2. The second point raised by appellants is really two points argued together.

(a) One is that appellees failed to comply with the notice provisions of Section 12 of the Compensation Act, Section 6998-18, Recompiled Code of 1942, the applicable portion of which requires that actual notice of an injury be received by the employer or by an officer, manager, or designated representative within thirty days after the occurrence of the injury, but the same section also provides that “Absence of notice shall not bar recovery if it is found that the employer had knowledge of the injury and was not prejudiced by the employee’s failure to give notice. ’ ’ The record shows that Bush and his superintendent knew of Byrd’s accident and death within a very few minutes after it happened and conducted an investigation at the scene of the accident. Moreover, the claim agent for the carrier made an investigation of the accident. Both the appellants had full knowledge of the injury and death of Mr. Byrd and it is not shown that either of them was prejudiced by the failure to give notice within thirty days.

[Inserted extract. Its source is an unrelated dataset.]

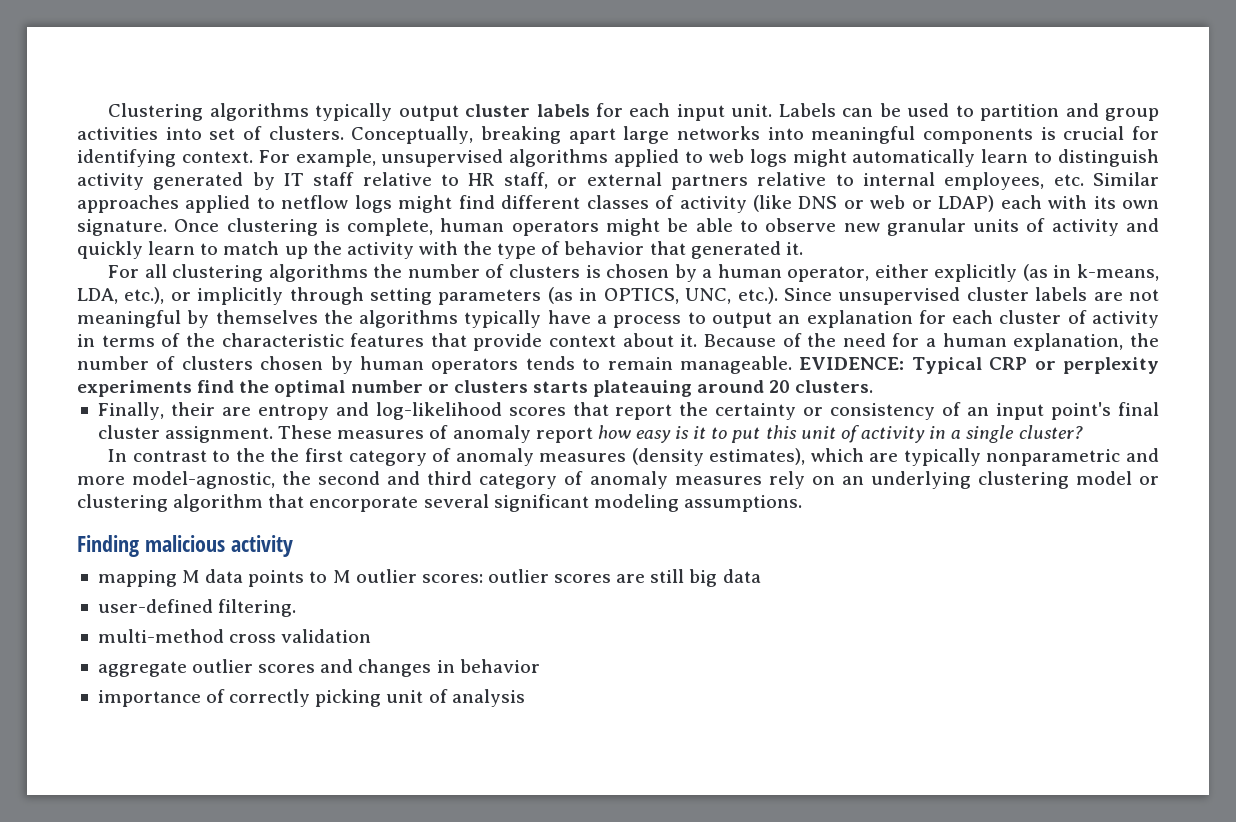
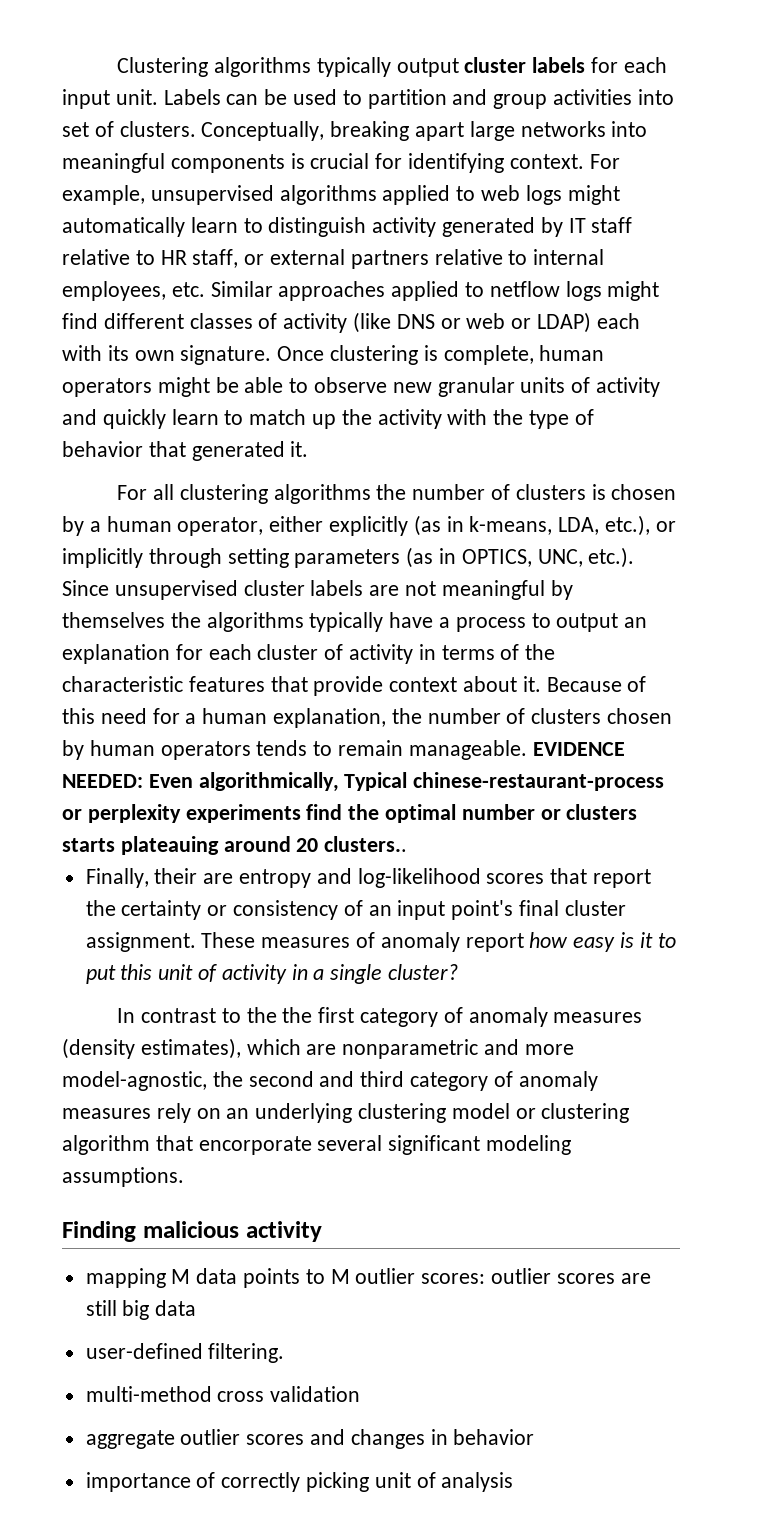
[807,333,837,347] the -> [62,708,95,724] this
[799,357,1028,374] EVIDENCE: Typical CRP -> [532,742,625,756] [62,772,665,792] EVIDENCE NEEDED: Even algorithmically, Typical chinese-restaurant-process
[795,380,874,393] clusters. -> [324,836,408,852] clusters..
[903,448,981,466] typically -> (337, 1049) none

*787(b) The injury and death occurred on June 25,1954. On July 7, 1954, the claimants herein filed suit in the circuit court against the operator and owner of the automobile in question for the recovery of' damages for the death of Mr. Byrd. On November 23, 1955, the chancery court on petition of the mother of the minor claimants adjudicated on proof submitted that James A. Venhaus had public liability insurance coverage but that under" the terms of the policy in question, there was no liability on the part of Venhaus, and the insurance company which issued the policy was not liable for the death of Byrd for the reason that Venhaus was not driving or riding in the automobile at the time of Byrd’s death and that the plaintiffs in said circuit court could not show that Venhaus had knowledge that Smith was an incompetent driver, and the chancery court further adjudged that Smith was insolvent, had no property out of which a judgment could be satisfied and was, in fact, judgment proof, and the court authorized a compromise and settlement of the claim against Venhaus and Smith for the sum of $2,375, and also allowed a fee of $750 to the attorneys for the plaintiffs, leaving to claimants a net balance of $1,675. It was after this settlement was made that appellees propounded their compensation claim, but the same was propounded within less than two years after the death of Byrd. Section 12 of the Act, Section 6998-18 of the Recompiled Code of 1942 specifically provides that the claim, under the circumstances here shown, shall not be barred if the application for compensation benefits is filed within two years from the date on the injury and death.

Section 6998-36, supra, provides that the employee or his dependents bringing suit against a third party must notify the employer or carrier within fifteen days of the filing of such suit and the appellants contend that the appellees are barred from prosecuting their compensation claim because such notice was not given. *788The appellants are asking us to write something into the act which the Legislature did not write into it. The attorney-referee in his opinion awarded the full amount of compensation provided by the Act but gave the appellants credit thereon for the $1,675 aforesaid and each tribunal to whom the case has been appealed did likewise. What the appellants are asking us to do, is to let the appellees keep this $1,675 in full payment of their compensation claim for several times this-amount, and to let the appellants go Scot free of all their obligations with no outlay of money.

We feel that the decisions by the lower tribunal are correct and that the order appealed from should be affirmed and the cause remanded to the Commission' for supervision of^the payments due. An attorneys’ fee1 of one-third of the total amount of the recovery is hereby allowed to counsel for the claimants for all their services in this case.

•Affirmed and remanded.

McGehee, C. J., and Lee, Kyle and Holmes, JJ., concur.